Após os vistos legais, cumpre decidir.
II. Questões a decidir:
Se bem interpretamos as alegações de recurso, a recorrente suscita duas questões distintas, embora conexas, que caberá agora decidir:
i) Saber se a situação de invalidez em que se encontra actualmente o autor tem origem numa patologia pré-existente à celebração do contrato de seguro, conhecida do autor e não informada por este e, na afirmativa, se essa situação gera a nulidade do contrato de seguro.
ii) Saber se ao apresentar a sua proposta de adesão ao seguro de grupo o autor escondeu à seguradora informações sobre o seu estado de saúde por si conhecidas e essas informações eram relevante para a celebração do contrato ou para os termos do mesmo e, na afirmativa, qual a consequência dessa omissão de informação.
III. Os factos:
Na decisão recorrida foram julgados provados os seguintes factos:
1. Em 26 de Abril de 2007, através de escritura pública, os autores celebraram com o Banco réu, através de uma agência em Vila Nova de Gaia, um mútuo com hipoteca destinado a aquisição de habitação própria, no valor de € 79.400,00.
2. Para o empréstimo, o 2º réu exigiu que os autores subscrevessem um seguro de vida que ficasse a garantir o reembolso do capital, tendo sugerido a modalidade de adesão a seguro de grupo.

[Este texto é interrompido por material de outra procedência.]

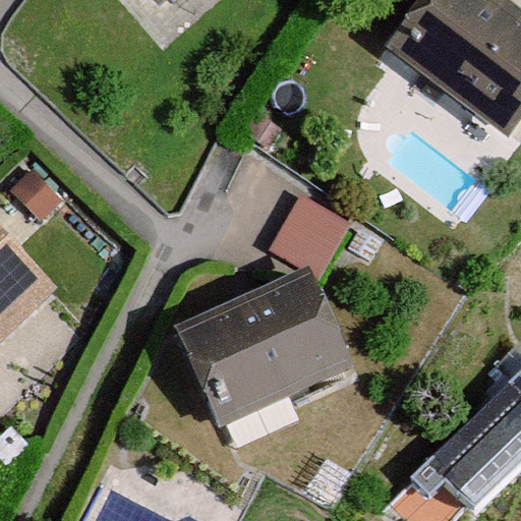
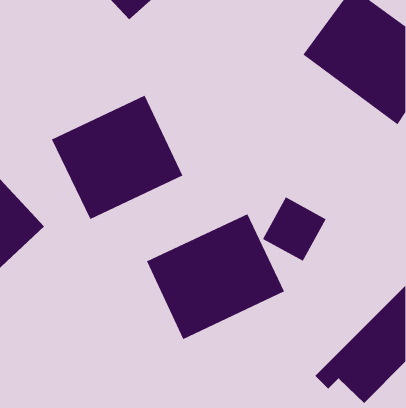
building: none -> [51,95,183,220]
building: [270,190,351,273] -> [262,197,326,262]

3. A proposta de adesão foi subscrita pelos autores a 22-03-2007, e a 1ª ré aceitou e emitiu o contrato de seguro de vida associado ao crédito à habitação contraído junto do 2º réu, identificado pelo certificado individual n.º …….. (apólice de grupo n.º …….), com início em 26-04-2007, e coberturas de morte ou invalidez total e permanente para o capital inicial de € 79.400.
4. O tipo de seguro contratado é na modalidade de seguro de adesão ou de grupo, em que a pessoa segura é cada um dos autores, o banco mutuante o tomador e beneficiário, mediante o qual a 1ª ré se obrigou a pagar ao banco mutuante, 2º réu, em caso de morte ou invalidez de qualquer dos autores, o valor do mútuo em débito.

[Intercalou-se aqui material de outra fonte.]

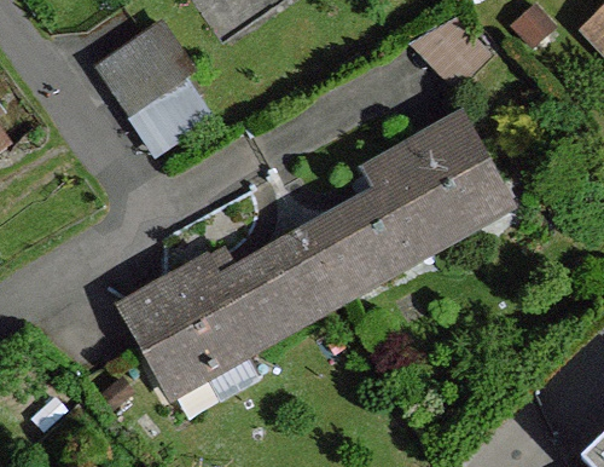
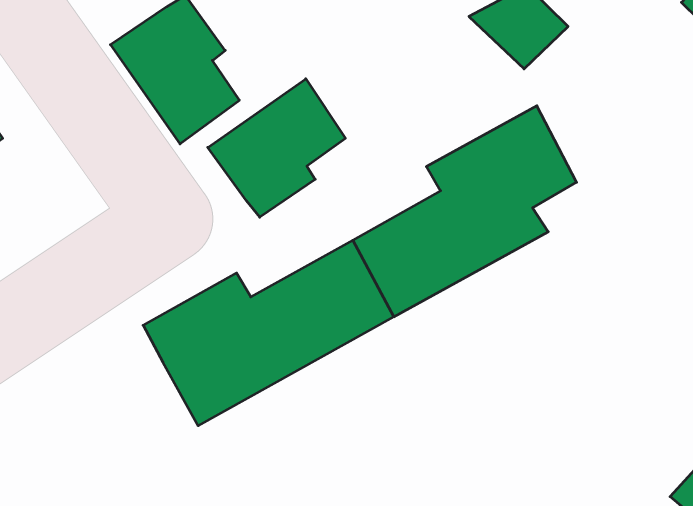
building: none -> [208,79,345,217]

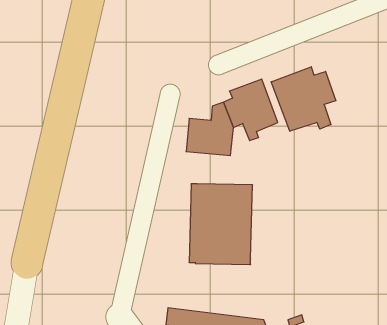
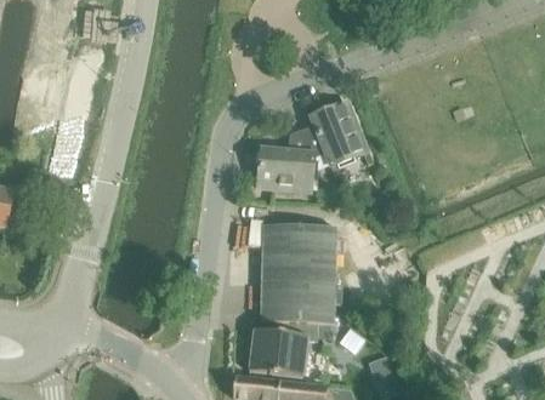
building: [271,67,336,131] -> none
building: none -> [248,321,334,375]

5. O prémio do seguro contratado (anual) era pago em 12 mensalidades, incorporadas no pagamento da prestação do empréstimo, estando os autores em dia no cumprimento dessas prestações.
6. Após submissão a Junta Médica, foi atribuída ao autor marido pela Segurança Social uma incapacidade de 66%, e reconhecida a situação de reforma em 02-01-2013.
7. O autor marido nasceu em 28-06-1965, era metalúrgico de profissão, não está ao trabalho desde 2011, e o único rendimento de que agora dispõe é o da pensão de reforma paga pela Segurança Social, no montante de €379,04.
8. Consta do art. 6º das condições especiais da cobertura de invalidez total e permanente que o Segurado deve solicitar à Seguradora, por escrito, a verificação da invalidez total e permanente, nos 60 dias imediatos à constatação da mesma, enviando os seguintes documentos: a) Relatório do médico ou médicos assistentes, dando informações sobre o início e evolução da invalidez, devendo ser clinicamente comprovada com elementos clínicos objectivos, e declarar a pessoa segura como incapacitada total e definitivamente para o exercício de uma qualquer actividade remunerada; b) Descrição detalhada da actividade profissional exercida pela pessoa segura antes da invalidez.
9. Para os procedimentos da constituição do empréstimo, hipoteca e seguro de vida, os autores contactaram uma terceira pessoa que tratou da documentação necessária, esclarecendo-se que acompanhou os autores ao banco, onde estes subscreveram os documentos que lhes foram apresentados, entre os quais os respeitantes ao seguro de vida.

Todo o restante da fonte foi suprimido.